Exercise aim: Each line of the material must be repeated precisely, with the pictures left out.
%%
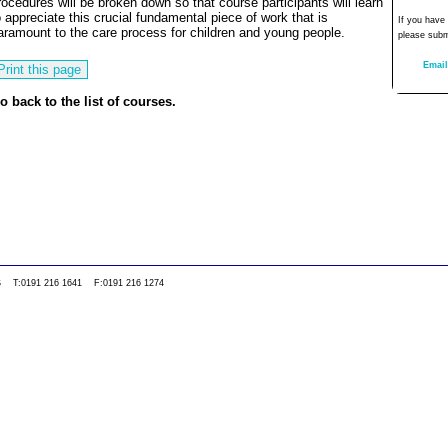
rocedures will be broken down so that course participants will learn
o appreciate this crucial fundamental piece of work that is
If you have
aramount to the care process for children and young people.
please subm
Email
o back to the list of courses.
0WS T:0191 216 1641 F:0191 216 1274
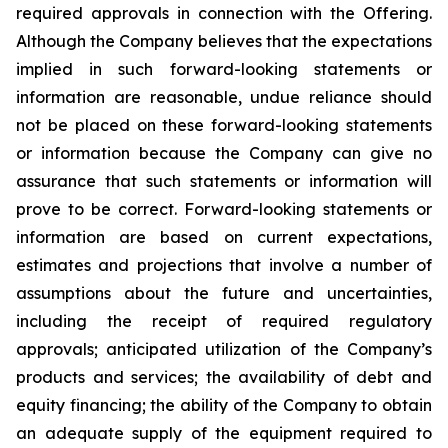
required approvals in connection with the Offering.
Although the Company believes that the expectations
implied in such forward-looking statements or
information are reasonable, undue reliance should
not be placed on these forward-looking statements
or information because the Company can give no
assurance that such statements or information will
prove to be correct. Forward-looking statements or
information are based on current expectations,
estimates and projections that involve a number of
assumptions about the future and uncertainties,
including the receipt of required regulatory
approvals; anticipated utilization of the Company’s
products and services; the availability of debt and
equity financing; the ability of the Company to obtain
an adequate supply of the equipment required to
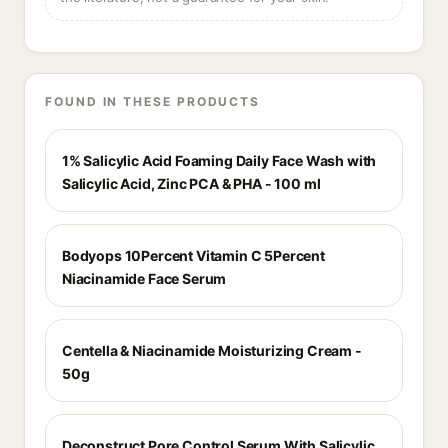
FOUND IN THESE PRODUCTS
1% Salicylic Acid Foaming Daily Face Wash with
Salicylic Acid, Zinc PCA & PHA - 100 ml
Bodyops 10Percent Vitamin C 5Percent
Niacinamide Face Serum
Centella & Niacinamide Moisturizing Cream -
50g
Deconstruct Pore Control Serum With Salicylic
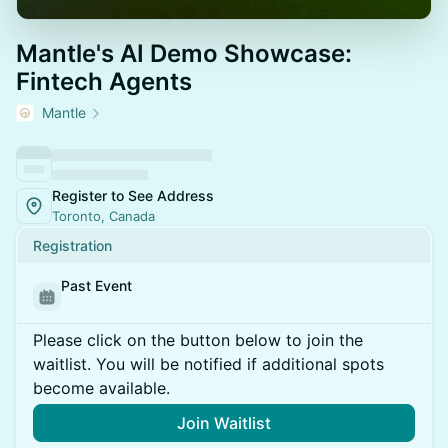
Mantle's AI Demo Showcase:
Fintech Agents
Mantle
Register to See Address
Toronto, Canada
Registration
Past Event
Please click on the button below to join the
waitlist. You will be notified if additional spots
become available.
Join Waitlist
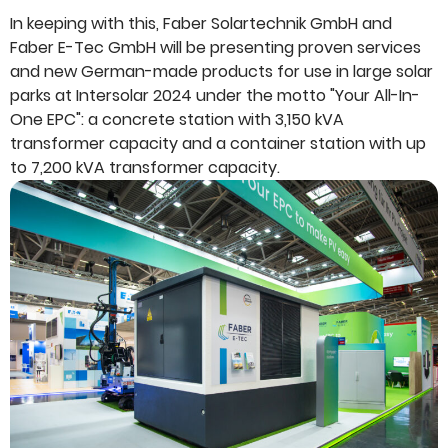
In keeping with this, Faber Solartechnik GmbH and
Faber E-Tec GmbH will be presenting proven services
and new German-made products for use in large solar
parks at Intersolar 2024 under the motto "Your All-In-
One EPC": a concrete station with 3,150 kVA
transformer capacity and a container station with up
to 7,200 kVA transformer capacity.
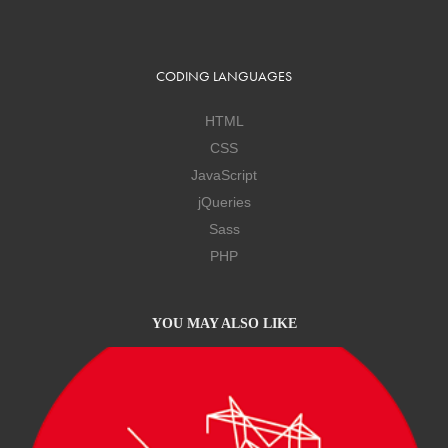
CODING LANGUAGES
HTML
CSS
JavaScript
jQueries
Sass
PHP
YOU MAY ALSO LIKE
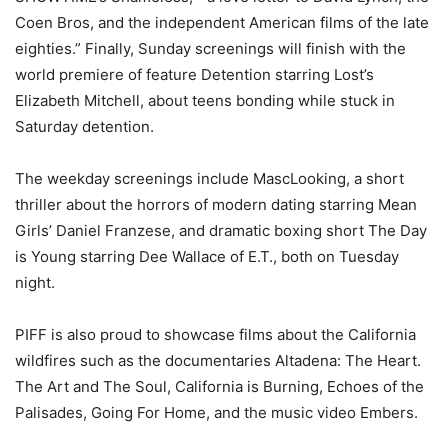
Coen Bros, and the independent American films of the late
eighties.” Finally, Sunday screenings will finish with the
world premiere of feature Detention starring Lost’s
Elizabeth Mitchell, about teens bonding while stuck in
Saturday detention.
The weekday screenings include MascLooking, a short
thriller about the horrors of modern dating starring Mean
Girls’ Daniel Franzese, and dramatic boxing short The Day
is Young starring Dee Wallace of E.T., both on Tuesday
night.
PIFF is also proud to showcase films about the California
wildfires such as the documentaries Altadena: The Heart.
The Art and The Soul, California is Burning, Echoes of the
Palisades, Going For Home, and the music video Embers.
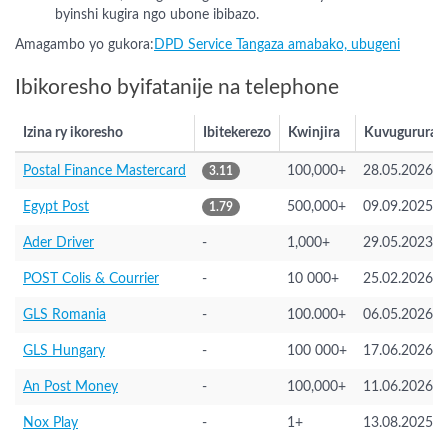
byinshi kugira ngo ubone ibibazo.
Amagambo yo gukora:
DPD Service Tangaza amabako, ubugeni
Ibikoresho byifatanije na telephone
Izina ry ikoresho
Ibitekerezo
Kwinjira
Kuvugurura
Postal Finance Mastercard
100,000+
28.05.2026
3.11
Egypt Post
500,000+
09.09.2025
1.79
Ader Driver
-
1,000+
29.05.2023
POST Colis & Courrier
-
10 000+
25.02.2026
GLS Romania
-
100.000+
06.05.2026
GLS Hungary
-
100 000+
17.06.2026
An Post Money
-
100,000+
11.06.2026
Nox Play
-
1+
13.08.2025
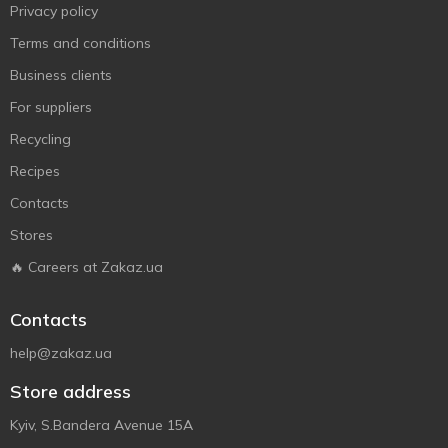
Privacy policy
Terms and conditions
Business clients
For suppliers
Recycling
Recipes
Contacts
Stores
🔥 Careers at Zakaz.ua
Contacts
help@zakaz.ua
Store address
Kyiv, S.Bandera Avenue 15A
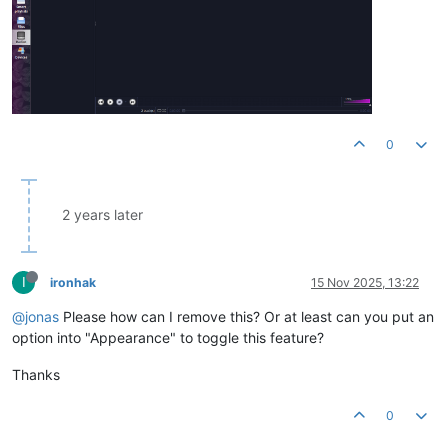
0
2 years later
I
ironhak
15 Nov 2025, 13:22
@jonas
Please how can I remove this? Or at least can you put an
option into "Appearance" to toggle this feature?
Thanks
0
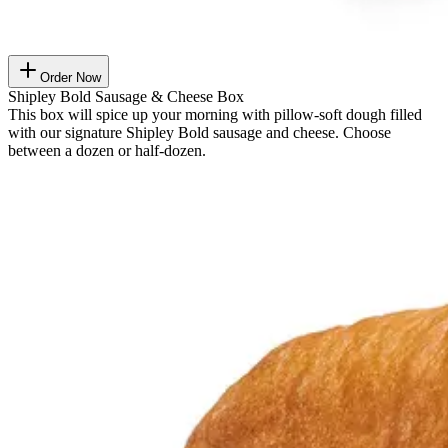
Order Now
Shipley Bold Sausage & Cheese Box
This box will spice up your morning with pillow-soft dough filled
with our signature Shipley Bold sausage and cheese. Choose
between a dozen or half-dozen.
%%
Answer to this problem:
rocedures will be broken down so that course participants will learn
o appreciate this crucial fundamental piece of work that is
If you have
aramount to the care process for children and young people.
please subm
Email
o back to the list of courses.
0WS T:0191 216 1641 F:0191 216 1274
required approvals in connection with the Offering.
Although the Company believes that the expectations
implied in such forward-looking statements or
information are reasonable, undue reliance should
not be placed on these forward-looking statements
or information because the Company can give no
assurance that such statements or information will
prove to be correct. Forward-looking statements or
information are based on current expectations,
estimates and projections that involve a number of
assumptions about the future and uncertainties,
including the receipt of required regulatory
approvals; anticipated utilization of the Company’s
products and services; the availability of debt and
equity financing; the ability of the Company to obtain
an adequate supply of the equipment required to
FOUND IN THESE PRODUCTS
1% Salicylic Acid Foaming Daily Face Wash with
Salicylic Acid, Zinc PCA & PHA - 100 ml
Bodyops 10Percent Vitamin C 5Percent
Niacinamide Face Serum
Centella & Niacinamide Moisturizing Cream -
50g
Deconstruct Pore Control Serum With Salicylic
Mantle's AI Demo Showcase:
Fintech Agents
Mantle
Register to See Address
Toronto, Canada
Registration
Past Event
Please click on the button below to join the
waitlist. You will be notified if additional spots
become available.
Join Waitlist
In keeping with this, Faber Solartechnik GmbH and
Faber E-Tec GmbH will be presenting proven services
and new German-made products for use in large solar
parks at Intersolar 2024 under the motto "Your All-In-
One EPC": a concrete station with 3,150 kVA
transformer capacity and a container station with up
to 7,200 kVA transformer capacity.
CODING LANGUAGES
HTML
CSS
JavaScript
jQueries
Sass
PHP
YOU MAY ALSO LIKE
Coen Bros, and the independent American films of the late
eighties.” Finally, Sunday screenings will finish with the
world premiere of feature Detention starring Lost’s
Elizabeth Mitchell, about teens bonding while stuck in
Saturday detention.
The weekday screenings include MascLooking, a short
thriller about the horrors of modern dating starring Mean
Girls’ Daniel Franzese, and dramatic boxing short The Day
is Young starring Dee Wallace of E.T., both on Tuesday
night.
PIFF is also proud to showcase films about the California
wildfires such as the documentaries Altadena: The Heart.
The Art and The Soul, California is Burning, Echoes of the
Palisades, Going For Home, and the music video Embers.
byinshi kugira ngo ubone ibibazo.
Amagambo yo gukora:
DPD Service Tangaza amabako, ubugeni
Ibikoresho byifatanije na telephone
Izina ry ikoresho
Ibitekerezo
Kwinjira
Kuvugurura
Postal Finance Mastercard
100,000+
28.05.2026
3.11
Egypt Post
500,000+
09.09.2025
1.79
Ader Driver
-
1,000+
29.05.2023
POST Colis & Courrier
-
10 000+
25.02.2026
GLS Romania
-
100.000+
06.05.2026
GLS Hungary
-
100 000+
17.06.2026
An Post Money
-
100,000+
11.06.2026
Nox Play
-
1+
13.08.2025
Privacy policy
Terms and conditions
Business clients
For suppliers
Recycling
Recipes
Contacts
Stores
🔥 Careers at Zakaz.ua
Contacts
help@zakaz.ua
Store address
Kyiv, S.Bandera Avenue 15A
0
2 years later
I
ironhak
15 Nov 2025, 13:22
@jonas
Please how can I remove this? Or at least can you put an
option into "Appearance" to toggle this feature?
Thanks
0
Order Now
Shipley Bold Sausage & Cheese Box
This box will spice up your morning with pillow-soft dough filled
with our signature Shipley Bold sausage and cheese. Choose
between a dozen or half-dozen.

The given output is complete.